When the layer metadata icon icon is clicked in the layers list the metadata popup is displayed for the Classification layer. The metadata can be displayed in a separate window.

  • Each model is assigned a unique identifier that allows it to be displayed in subsequent sessions e.g. Reference number: 1312786878649. This value is given in the metadata of the layer. The Restore Prior Analysis tool uses this identifier to restore a model created earlier. It can be from a totally different session, browser or even PC.
  • The number of final groups. This can be slightly different from the number of groups requested. This occurs if the classification does not naturally fit the selected number of groups.
  • The layers used in the Classification.
  • The ‘inter-layer dissimilarity matrix’. This matrix shows the ‘environmental distance’ between all pairs of layers. Values close to zero mean that they layers are closely related (a small distance apart in environmental space) while values near one mean that the layers have no relationship – they are independent.
  • Active Area polygon – the bounding box’s longitudes and latitudes. The definition at the time of the classification is listed.
  • Group means and colours. This is a CSV (comma-separated values) formatted file with one record for each group and with the following columns:
    • Group number
    • Red, green and blue saturation. The colours relate to the characteristics of the groups.
    • Layer values. Each Layer used in the classification will be represented by a mean for each group. This is the ‘stereotype’ of the group.

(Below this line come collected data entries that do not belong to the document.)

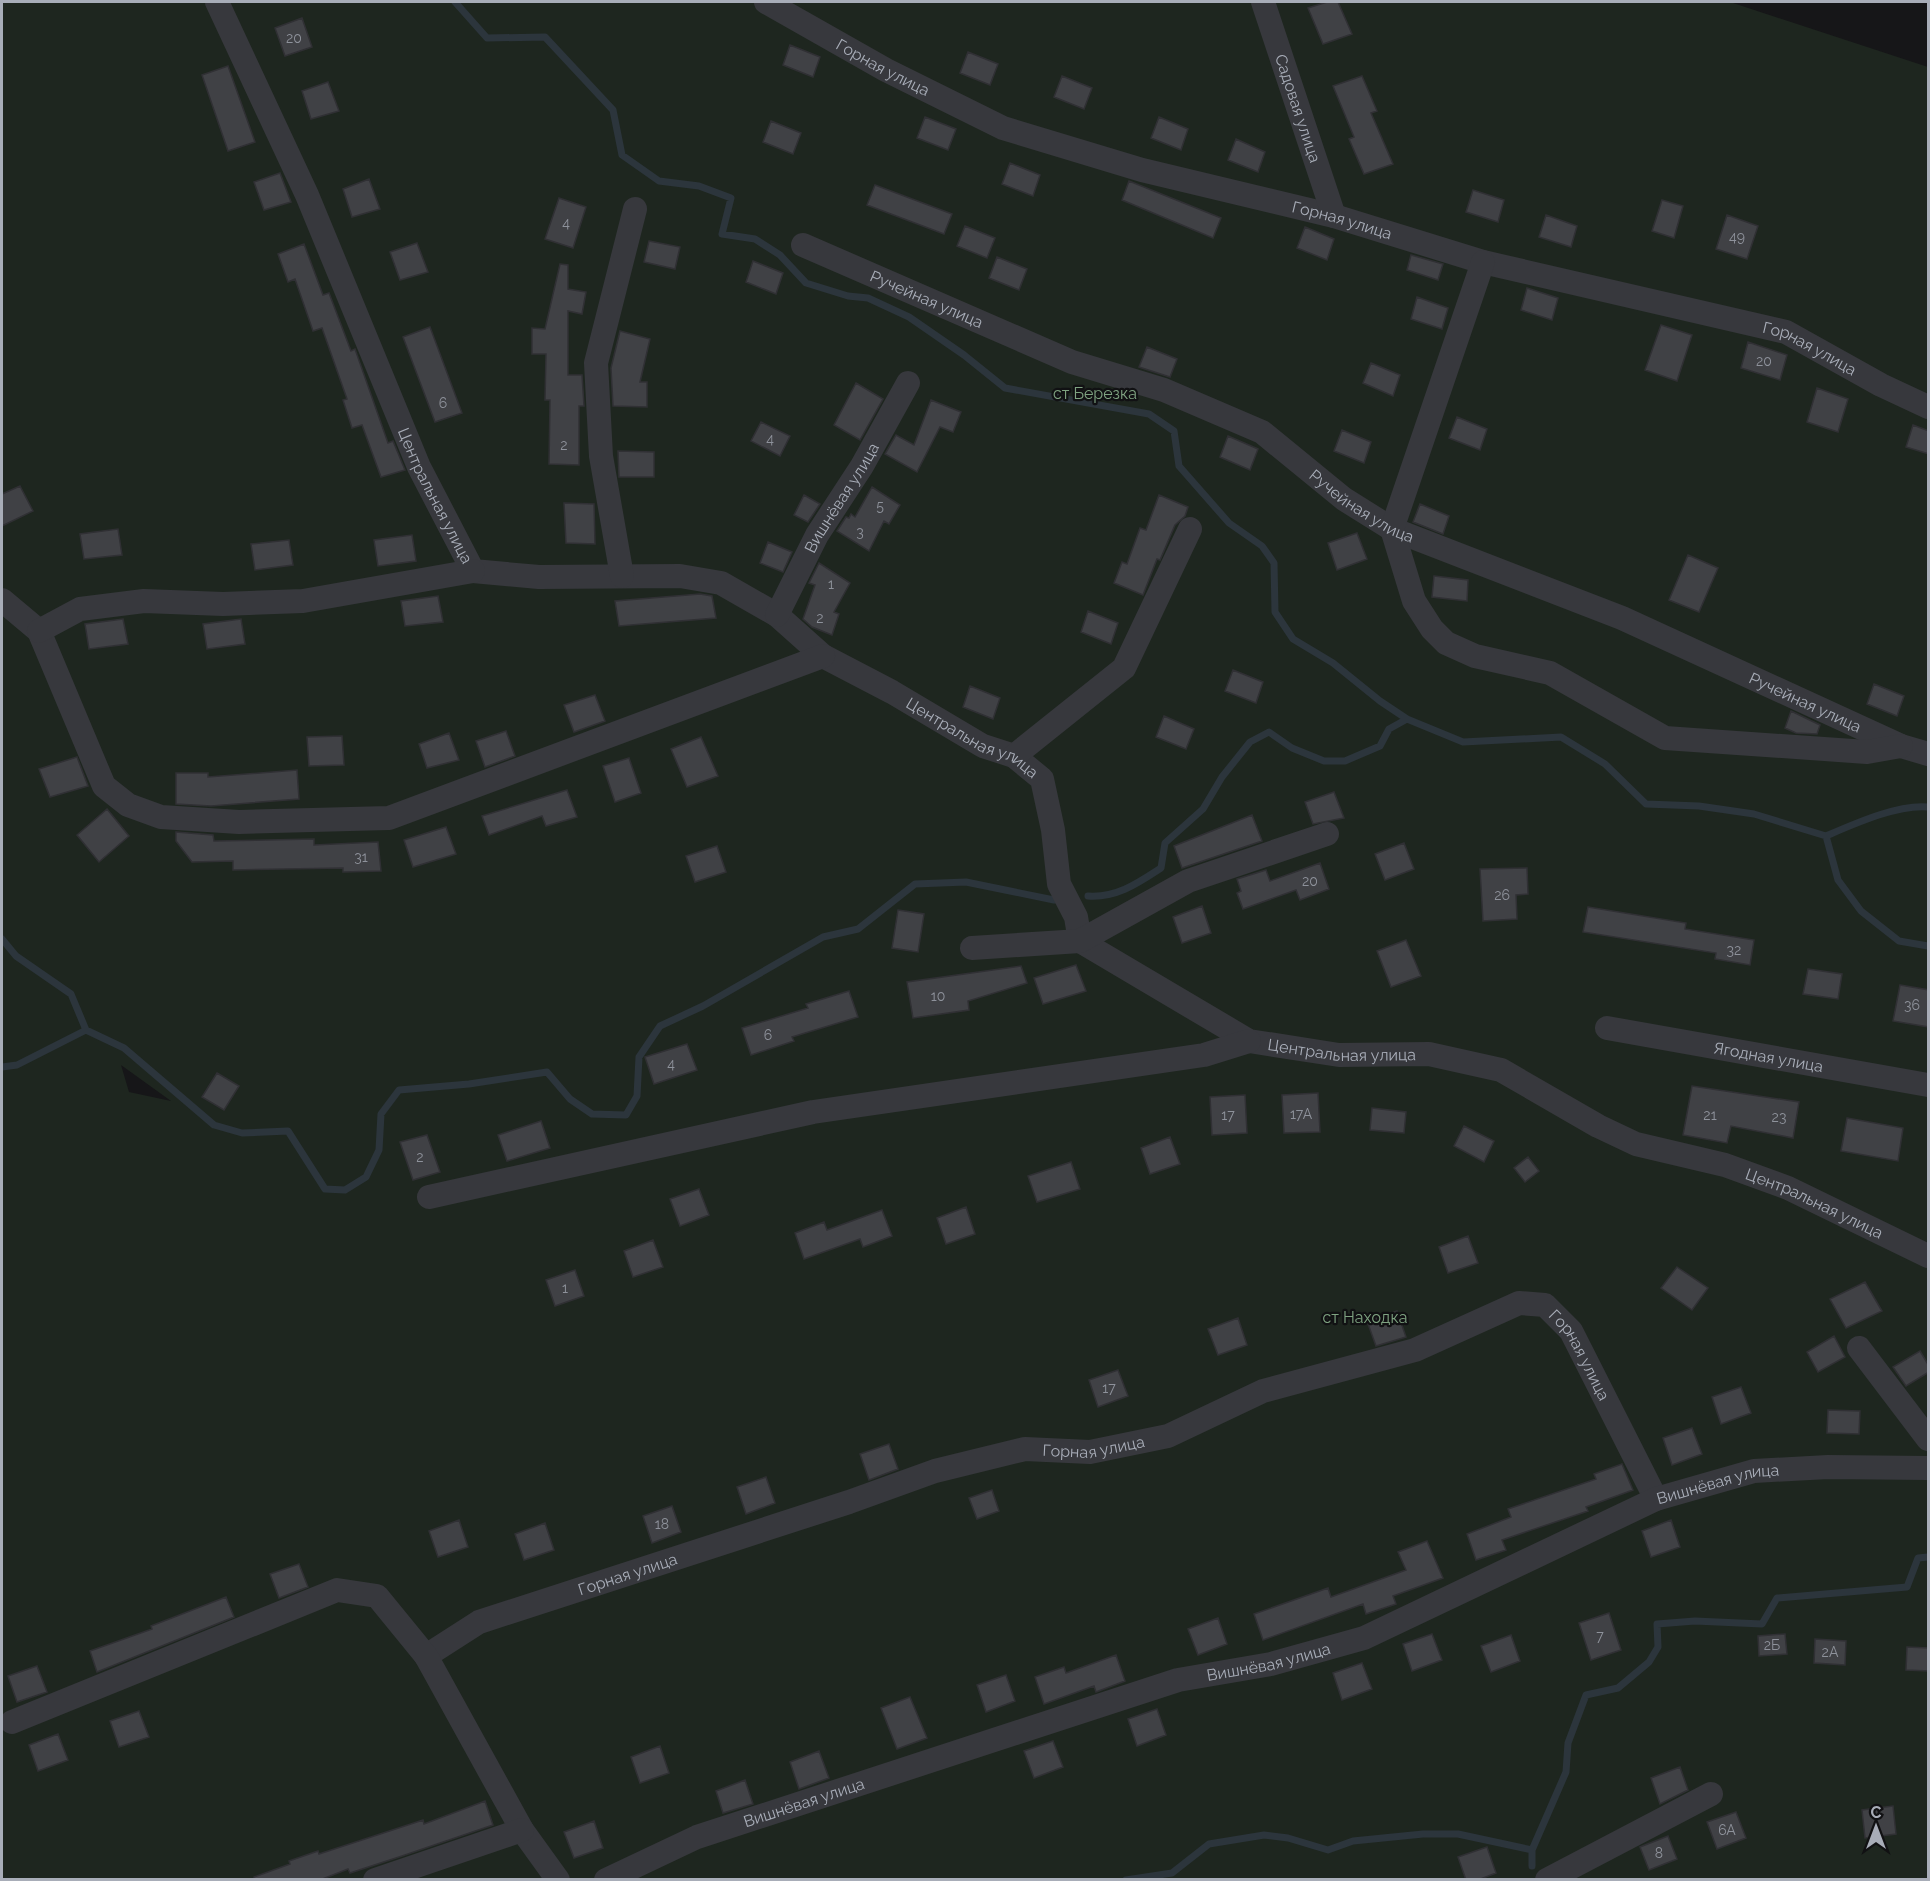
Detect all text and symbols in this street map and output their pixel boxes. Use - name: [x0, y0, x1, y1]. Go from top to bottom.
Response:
- house number: 20: [286, 30, 302, 46]
- street label: Горная улица: [833, 35, 933, 100]
- street label: Садовая улица: [1271, 52, 1325, 165]
- street label: Горная улица: [1290, 197, 1394, 243]
- house number: 4: [562, 215, 570, 231]
- house number: 49: [1729, 229, 1745, 245]
- street label: Ручейная улица: [867, 266, 986, 332]
- street label: Горная улица: [1761, 318, 1860, 379]
- house number: 20: [1756, 353, 1772, 369]
- park label: ст Березка: [1053, 384, 1137, 403]
- house number: 6: [439, 395, 447, 411]
- street label: Центральная улица: [394, 425, 476, 567]
- house number: 4: [766, 431, 774, 447]
- house number: 2: [560, 437, 568, 453]
- street label: Вишнёвая улица: [801, 440, 883, 556]
- street label: Ручейная улица: [1305, 466, 1417, 547]
- house number: 5: [876, 498, 884, 514]
- house number: 3: [856, 524, 864, 540]
- house number: 1: [828, 576, 834, 592]
- house number: 2: [816, 610, 824, 626]
- street label: Ручейная улица: [1746, 669, 1864, 736]
- street label: Центральная улица: [903, 694, 1042, 782]
- house number: 31: [354, 849, 368, 865]
- house number: 20: [1302, 873, 1318, 889]
- house number: 26: [1494, 887, 1510, 903]
- house number: 32: [1727, 942, 1741, 958]
- house number: 10: [931, 988, 945, 1004]
- house number: 36: [1904, 997, 1920, 1013]
- house number: 6: [764, 1027, 772, 1043]
- street label: Центральная улица: [1266, 1035, 1416, 1065]
- street label: Ягодная улица: [1712, 1038, 1825, 1076]
- house number: 4: [667, 1056, 675, 1072]
- house number: 17А: [1290, 1106, 1313, 1122]
- house number: 17: [1221, 1107, 1235, 1123]
- house number: 21: [1703, 1107, 1717, 1123]
- house number: 23: [1772, 1109, 1786, 1125]
- house number: 2: [416, 1149, 424, 1165]
- street label: Центральная улица: [1743, 1164, 1886, 1243]
- house number: 1: [562, 1280, 568, 1296]
- street label: Горная улица: [1545, 1306, 1613, 1404]
- park label: ст Находка: [1323, 1308, 1407, 1327]
- house number: 17: [1102, 1380, 1116, 1396]
- street label: Горная улица: [1042, 1432, 1146, 1462]
- street label: Вишнёвая улица: [1654, 1461, 1780, 1508]
- house number: 18: [655, 1516, 669, 1532]
- street label: Горная улица: [576, 1549, 679, 1599]
- house number: 7: [1596, 1628, 1604, 1644]
- house number: 2Б: [1764, 1637, 1780, 1653]
- street label: Вишнёвая улица: [1205, 1639, 1333, 1685]
- house number: 2А: [1822, 1644, 1839, 1660]
- street label: Вишнёвая улица: [741, 1774, 867, 1831]
- north arrow: [1846, 1797, 1906, 1857]
- text: С: [1871, 1803, 1882, 1822]
- house number: 6А: [1718, 1822, 1736, 1838]
- house number: 8: [1655, 1845, 1663, 1861]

Steps used by ALOC to produce a Classification

  1. Build a set of seed groups that are greater than a threshold distance apart (using Gower Metric).
  2. Allocate all points on the map to the seed groups.
  3. Calculate the group centroids.
  4. Iterate by removing each point from its allocated group, calculate the association (Gower metric) to all groups and then allocate it to the closest group.
  5. Repeat 4 until no points change groups.
  6. The colours are produced by a Principal Component Analysis using the inter-group distances (dissimilarity based on all the layers).

NOTE: When environmental layers selected for the classification do not have the same spatial extent, the classification will only be performed on grid cells that contain values for all layers. If this occurs, the resulting classification layer will only cover the area of the layer with the smallest spatial extent (area). While comparisons between grid cells could be made taking available data into account, it was deemed expedient to remove such cells as in many GIS circumstances, the classification could be  extremely biased if such cells were included.

A case study

A case study on using the Classification Tools to investigate the classification of landscapes in Australia, is given by Prof Brendan Mackey of the Australian National University, Canberra.

Read the Case Study »

Referenced Links

Belbin, Lee, Marshall, C. and Faith, D.P. (1983). Representing relationships by the automatic assignment of colour. Australian Computer Journal, vol. 15, no. 4, pp. 160-163.

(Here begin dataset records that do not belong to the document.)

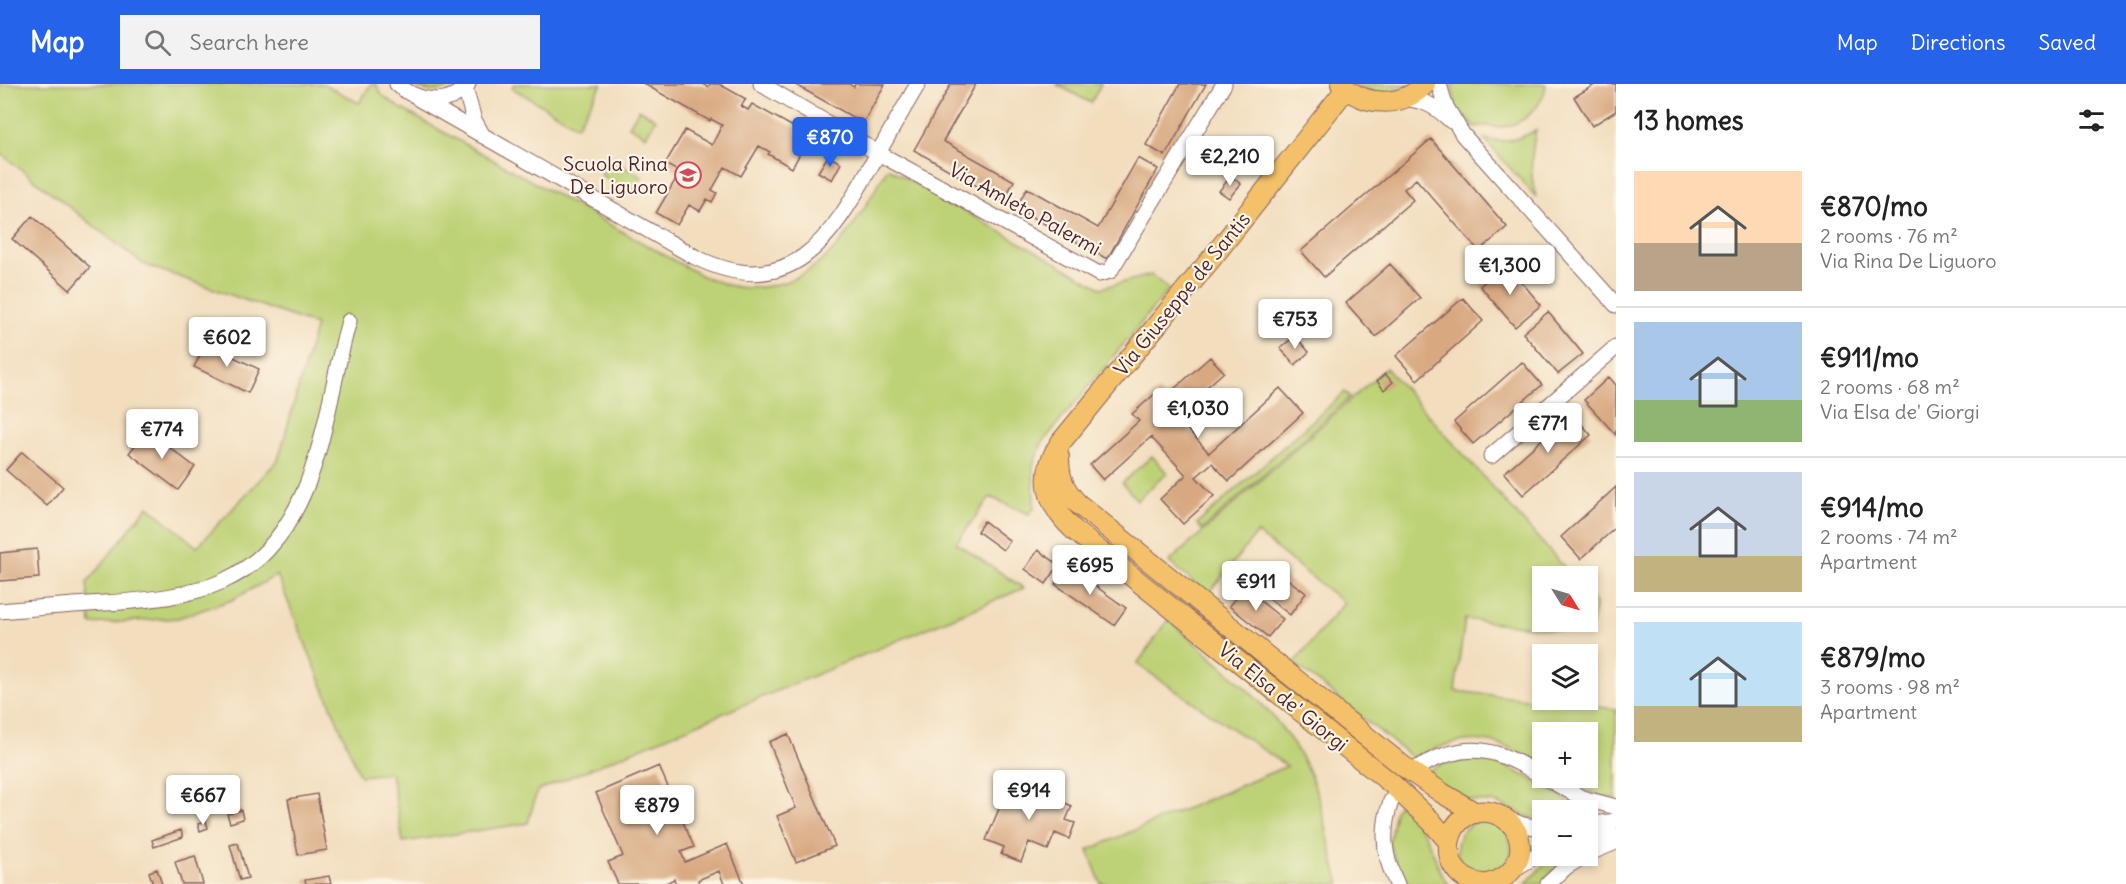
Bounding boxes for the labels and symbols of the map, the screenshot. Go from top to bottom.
pin: €870 [794,117,866,168]
pin: €2,210 [1181,136,1279,187]
place label: Scuola Rina De Liguoro [563,151,668,199]
street label: Via Amleto Palermi [945,156,1106,261]
school or university icon: Scuola Rina De Liguoro [673,160,703,190]
street label: Via Giuseppe de Santis [1108,207,1255,381]
pin: €1,300 [1461,245,1559,296]
pin: €753 [1259,299,1331,350]
pin: €602 [191,317,263,368]
pin: €1,030 [1149,388,1247,439]
pin: €771 [1512,403,1584,454]
pin: €774 [126,409,198,460]
pin: €695 [1054,545,1126,596]
pin: €911 [1220,561,1292,612]
north arrow [1532,566,1598,632]
street label: Via Elsa de' Giorgi [1214,637,1353,756]
pin: €914 [993,770,1065,821]
pin: €667 [167,775,239,826]
pin: €879 [621,785,693,836]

Belbin, L. (1987). The Use of Non-hierarchical Allocation Methods for Clustering Large Sets of Data. Australian Computing Journal, vol. 19, no. 1, pp. 32-41.

Gower J.C. (1967). Multivariate analysis and multidimensional geometry. The Statistician, vol. 17, no. 1, pp. 13-28.

Nix, H.A. (1986). A biogeographic analysis of Australian elapid snakes, In: Atlas of Elapid Snakes of Australia. (Ed.) R Longmore, pp. 4-15. Australian Flora and Fauna Series Number 7. Australian Government Publishing Service: Canberra.